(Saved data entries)
++++++++

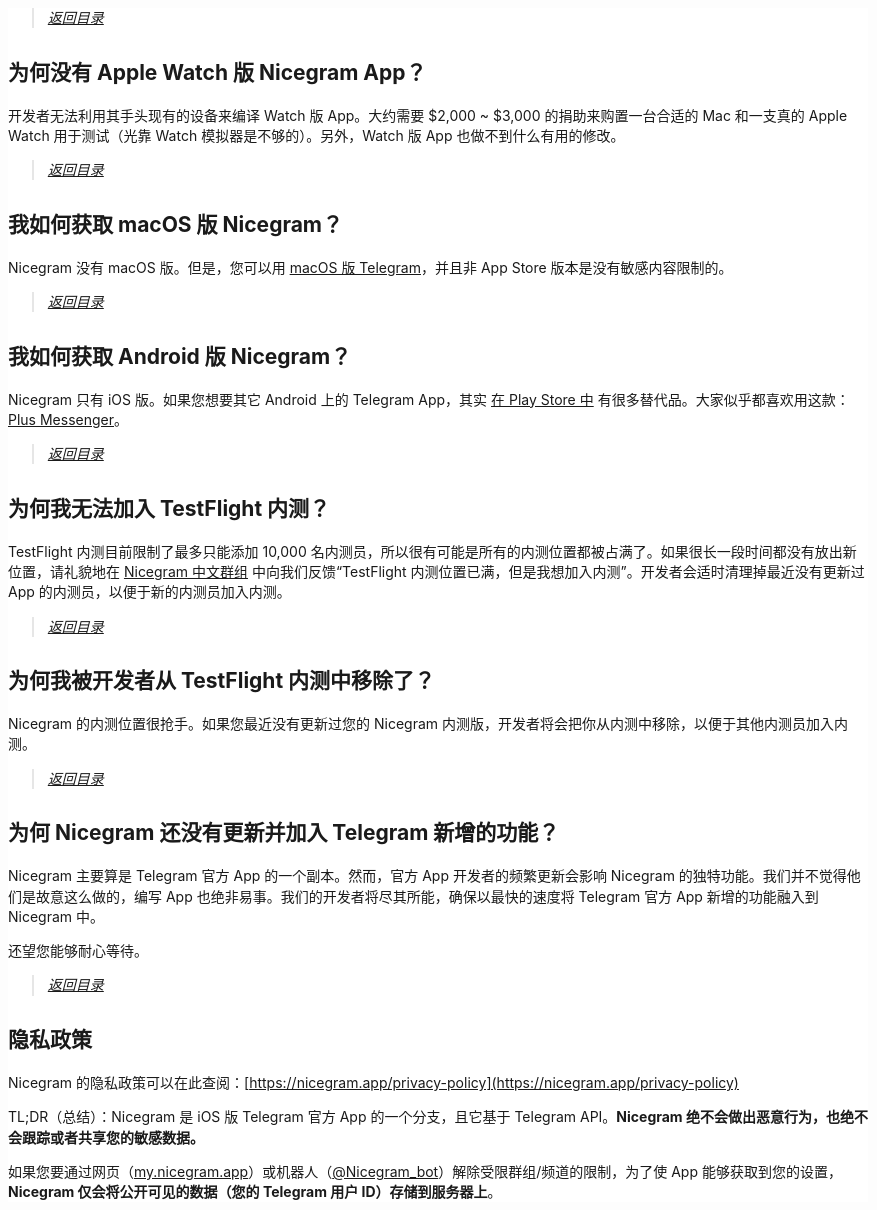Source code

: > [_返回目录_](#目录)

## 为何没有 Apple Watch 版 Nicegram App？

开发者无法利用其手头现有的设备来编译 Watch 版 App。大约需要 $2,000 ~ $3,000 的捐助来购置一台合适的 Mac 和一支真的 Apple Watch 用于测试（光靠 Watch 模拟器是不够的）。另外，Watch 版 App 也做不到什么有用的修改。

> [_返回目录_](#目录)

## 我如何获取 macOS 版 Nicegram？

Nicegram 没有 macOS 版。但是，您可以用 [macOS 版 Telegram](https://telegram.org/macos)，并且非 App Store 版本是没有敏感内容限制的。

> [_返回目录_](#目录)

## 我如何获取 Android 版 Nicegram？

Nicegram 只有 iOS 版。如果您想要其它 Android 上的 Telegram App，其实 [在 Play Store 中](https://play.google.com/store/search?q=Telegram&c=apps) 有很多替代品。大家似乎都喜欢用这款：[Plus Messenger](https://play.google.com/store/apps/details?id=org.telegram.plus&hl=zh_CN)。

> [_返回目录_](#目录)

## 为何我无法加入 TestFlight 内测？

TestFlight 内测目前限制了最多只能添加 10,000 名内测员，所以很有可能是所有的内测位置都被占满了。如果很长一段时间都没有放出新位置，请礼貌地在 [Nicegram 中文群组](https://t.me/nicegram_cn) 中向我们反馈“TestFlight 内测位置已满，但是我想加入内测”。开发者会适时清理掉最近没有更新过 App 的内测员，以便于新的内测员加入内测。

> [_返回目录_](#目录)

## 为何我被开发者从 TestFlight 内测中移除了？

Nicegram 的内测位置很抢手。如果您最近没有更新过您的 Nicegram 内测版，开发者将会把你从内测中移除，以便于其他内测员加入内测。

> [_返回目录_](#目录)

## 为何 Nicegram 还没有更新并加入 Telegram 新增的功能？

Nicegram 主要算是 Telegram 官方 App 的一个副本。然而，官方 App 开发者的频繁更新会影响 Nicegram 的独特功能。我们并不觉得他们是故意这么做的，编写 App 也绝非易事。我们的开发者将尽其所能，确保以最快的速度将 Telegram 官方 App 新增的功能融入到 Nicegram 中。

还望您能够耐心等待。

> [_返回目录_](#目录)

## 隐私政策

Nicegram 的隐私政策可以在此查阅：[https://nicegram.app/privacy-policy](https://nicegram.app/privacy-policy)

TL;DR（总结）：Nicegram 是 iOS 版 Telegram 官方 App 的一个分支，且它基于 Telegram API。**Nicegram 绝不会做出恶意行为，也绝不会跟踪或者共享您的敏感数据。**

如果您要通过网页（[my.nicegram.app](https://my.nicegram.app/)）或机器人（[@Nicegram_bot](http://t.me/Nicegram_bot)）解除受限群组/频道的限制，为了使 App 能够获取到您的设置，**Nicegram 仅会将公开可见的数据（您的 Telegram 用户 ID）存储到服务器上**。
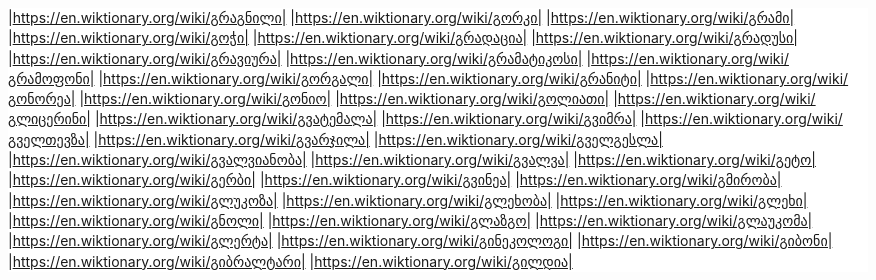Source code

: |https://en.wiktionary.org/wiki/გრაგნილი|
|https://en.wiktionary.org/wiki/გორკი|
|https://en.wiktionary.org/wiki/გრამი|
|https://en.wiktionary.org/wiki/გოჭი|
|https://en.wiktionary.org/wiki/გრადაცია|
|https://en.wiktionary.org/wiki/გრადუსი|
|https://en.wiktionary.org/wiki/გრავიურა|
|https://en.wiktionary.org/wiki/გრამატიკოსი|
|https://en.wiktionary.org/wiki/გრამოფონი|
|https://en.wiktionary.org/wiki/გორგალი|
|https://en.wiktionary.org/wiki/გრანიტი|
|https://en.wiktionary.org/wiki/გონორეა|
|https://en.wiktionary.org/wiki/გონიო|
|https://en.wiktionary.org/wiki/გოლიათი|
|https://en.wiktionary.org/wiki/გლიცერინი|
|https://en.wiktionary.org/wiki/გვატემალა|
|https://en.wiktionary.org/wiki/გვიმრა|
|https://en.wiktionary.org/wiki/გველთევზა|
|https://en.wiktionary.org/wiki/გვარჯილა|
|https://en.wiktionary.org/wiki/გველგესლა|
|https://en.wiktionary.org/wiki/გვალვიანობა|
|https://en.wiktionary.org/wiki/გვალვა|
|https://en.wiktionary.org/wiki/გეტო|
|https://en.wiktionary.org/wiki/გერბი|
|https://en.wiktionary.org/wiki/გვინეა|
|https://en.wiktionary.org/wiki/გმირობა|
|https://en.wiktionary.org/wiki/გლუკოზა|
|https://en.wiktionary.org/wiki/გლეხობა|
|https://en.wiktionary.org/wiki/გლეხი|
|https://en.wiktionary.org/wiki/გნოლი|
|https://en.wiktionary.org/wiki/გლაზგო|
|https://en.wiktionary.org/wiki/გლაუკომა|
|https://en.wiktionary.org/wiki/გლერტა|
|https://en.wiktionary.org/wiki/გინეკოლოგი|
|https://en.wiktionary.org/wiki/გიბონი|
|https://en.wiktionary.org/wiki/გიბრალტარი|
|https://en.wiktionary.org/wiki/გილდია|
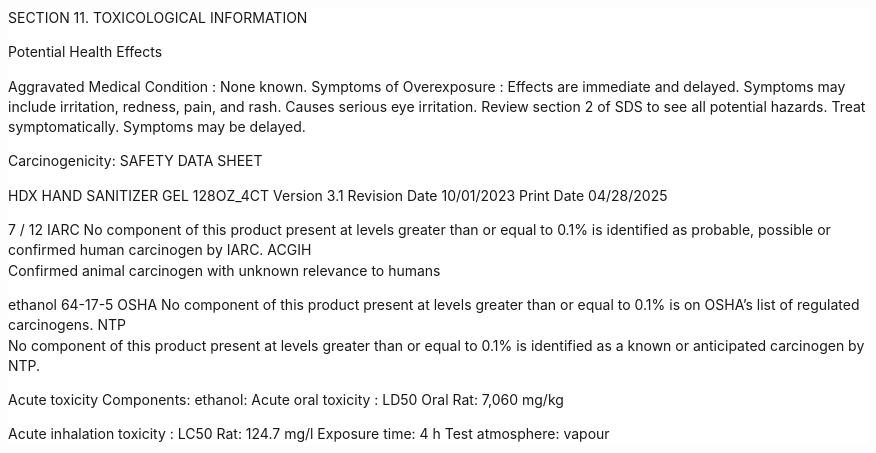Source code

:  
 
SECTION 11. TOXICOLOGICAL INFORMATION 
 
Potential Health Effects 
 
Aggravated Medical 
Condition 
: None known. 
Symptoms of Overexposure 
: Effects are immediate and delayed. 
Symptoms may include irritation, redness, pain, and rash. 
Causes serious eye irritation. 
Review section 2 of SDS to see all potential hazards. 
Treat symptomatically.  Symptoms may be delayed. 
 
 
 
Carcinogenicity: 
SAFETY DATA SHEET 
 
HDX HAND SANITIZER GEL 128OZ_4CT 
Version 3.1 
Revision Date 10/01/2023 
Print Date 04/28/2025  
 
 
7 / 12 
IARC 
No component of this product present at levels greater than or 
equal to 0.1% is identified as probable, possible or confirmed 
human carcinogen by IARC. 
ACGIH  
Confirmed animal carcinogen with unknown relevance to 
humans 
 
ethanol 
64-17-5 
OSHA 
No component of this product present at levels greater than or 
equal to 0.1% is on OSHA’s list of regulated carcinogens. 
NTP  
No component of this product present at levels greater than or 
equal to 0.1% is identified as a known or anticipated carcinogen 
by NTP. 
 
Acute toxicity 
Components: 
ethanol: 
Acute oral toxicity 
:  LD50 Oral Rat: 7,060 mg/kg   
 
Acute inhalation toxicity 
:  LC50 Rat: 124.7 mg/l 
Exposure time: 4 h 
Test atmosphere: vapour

++++++++

Can you retype the part of the rows that opens with the line containing "## 我如何获取 macOS 版 Nicegram？" and closes with the line containing "Nicegram 的隐私政策", including both of those lines and keeping every line unchanged?

## 我如何获取 macOS 版 Nicegram？

Nicegram 没有 macOS 版。但是，您可以用 [macOS 版 Telegram](https://telegram.org/macos)，并且非 App Store 版本是没有敏感内容限制的。

> [_返回目录_](#目录)

## 我如何获取 Android 版 Nicegram？

Nicegram 只有 iOS 版。如果您想要其它 Android 上的 Telegram App，其实 [在 Play Store 中](https://play.google.com/store/search?q=Telegram&c=apps) 有很多替代品。大家似乎都喜欢用这款：[Plus Messenger](https://play.google.com/store/apps/details?id=org.telegram.plus&hl=zh_CN)。

> [_返回目录_](#目录)

## 为何我无法加入 TestFlight 内测？

TestFlight 内测目前限制了最多只能添加 10,000 名内测员，所以很有可能是所有的内测位置都被占满了。如果很长一段时间都没有放出新位置，请礼貌地在 [Nicegram 中文群组](https://t.me/nicegram_cn) 中向我们反馈“TestFlight 内测位置已满，但是我想加入内测”。开发者会适时清理掉最近没有更新过 App 的内测员，以便于新的内测员加入内测。

> [_返回目录_](#目录)

## 为何我被开发者从 TestFlight 内测中移除了？

Nicegram 的内测位置很抢手。如果您最近没有更新过您的 Nicegram 内测版，开发者将会把你从内测中移除，以便于其他内测员加入内测。

> [_返回目录_](#目录)

## 为何 Nicegram 还没有更新并加入 Telegram 新增的功能？

Nicegram 主要算是 Telegram 官方 App 的一个副本。然而，官方 App 开发者的频繁更新会影响 Nicegram 的独特功能。我们并不觉得他们是故意这么做的，编写 App 也绝非易事。我们的开发者将尽其所能，确保以最快的速度将 Telegram 官方 App 新增的功能融入到 Nicegram 中。

还望您能够耐心等待。

> [_返回目录_](#目录)

## 隐私政策

Nicegram 的隐私政策可以在此查阅：[https://nicegram.app/privacy-policy](https://nicegram.app/privacy-policy)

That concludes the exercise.